(Collected data)
= Beginning of Section =
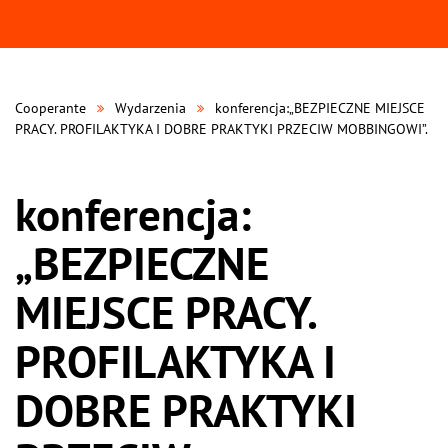
Cooperante
Wydarzenia
konferencja:„BEZPIECZNE MIEJSCE
PRACY. PROFILAKTYKA I DOBRE PRAKTYKI PRZECIW MOBBINGOWI”.
konferencja:
„BEZPIECZNE
MIEJSCE PRACY.
PROFILAKTYKA I
DOBRE PRAKTYKI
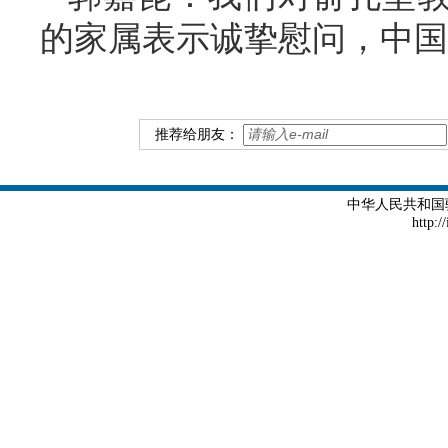
的家属表示诚挚慰问，中国
推荐给朋友：
中华人民共和国
http:/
= End of Section =
*Exercise:* Reproduce the data above without a single change, please, but without its pictures.

*Written answer:*
Cooperante
Wydarzenia
konferencja:„BEZPIECZNE MIEJSCE
PRACY. PROFILAKTYKA I DOBRE PRAKTYKI PRZECIW MOBBINGOWI”.
konferencja:
„BEZPIECZNE
MIEJSCE PRACY.
PROFILAKTYKA I
DOBRE PRAKTYKI
的家属表示诚挚慰问，中国
推荐给朋友：
中华人民共和国
http:/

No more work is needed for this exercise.